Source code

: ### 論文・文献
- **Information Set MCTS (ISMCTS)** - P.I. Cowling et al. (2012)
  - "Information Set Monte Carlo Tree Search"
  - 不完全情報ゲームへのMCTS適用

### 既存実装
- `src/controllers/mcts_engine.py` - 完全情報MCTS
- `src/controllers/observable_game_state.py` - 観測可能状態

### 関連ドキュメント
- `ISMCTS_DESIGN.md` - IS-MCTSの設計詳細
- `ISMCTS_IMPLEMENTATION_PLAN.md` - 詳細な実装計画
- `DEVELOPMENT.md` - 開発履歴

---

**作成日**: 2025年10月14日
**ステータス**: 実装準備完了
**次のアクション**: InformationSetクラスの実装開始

◆ What is required ◆
Reproduce the entries with each occurrence of "src/controllers" renamed to "src/engine", leaving everything else unchanged.

◆ Exercise result ◆
Source code

: ### 論文・文献
- **Information Set MCTS (ISMCTS)** - P.I. Cowling et al. (2012)
  - "Information Set Monte Carlo Tree Search"
  - 不完全情報ゲームへのMCTS適用

### 既存実装
- `src/engine/mcts_engine.py` - 完全情報MCTS
- `src/engine/observable_game_state.py` - 観測可能状態

### 関連ドキュメント
- `ISMCTS_DESIGN.md` - IS-MCTSの設計詳細
- `ISMCTS_IMPLEMENTATION_PLAN.md` - 詳細な実装計画
- `DEVELOPMENT.md` - 開発履歴

---

**作成日**: 2025年10月14日
**ステータス**: 実装準備完了
**次のアクション**: InformationSetクラスの実装開始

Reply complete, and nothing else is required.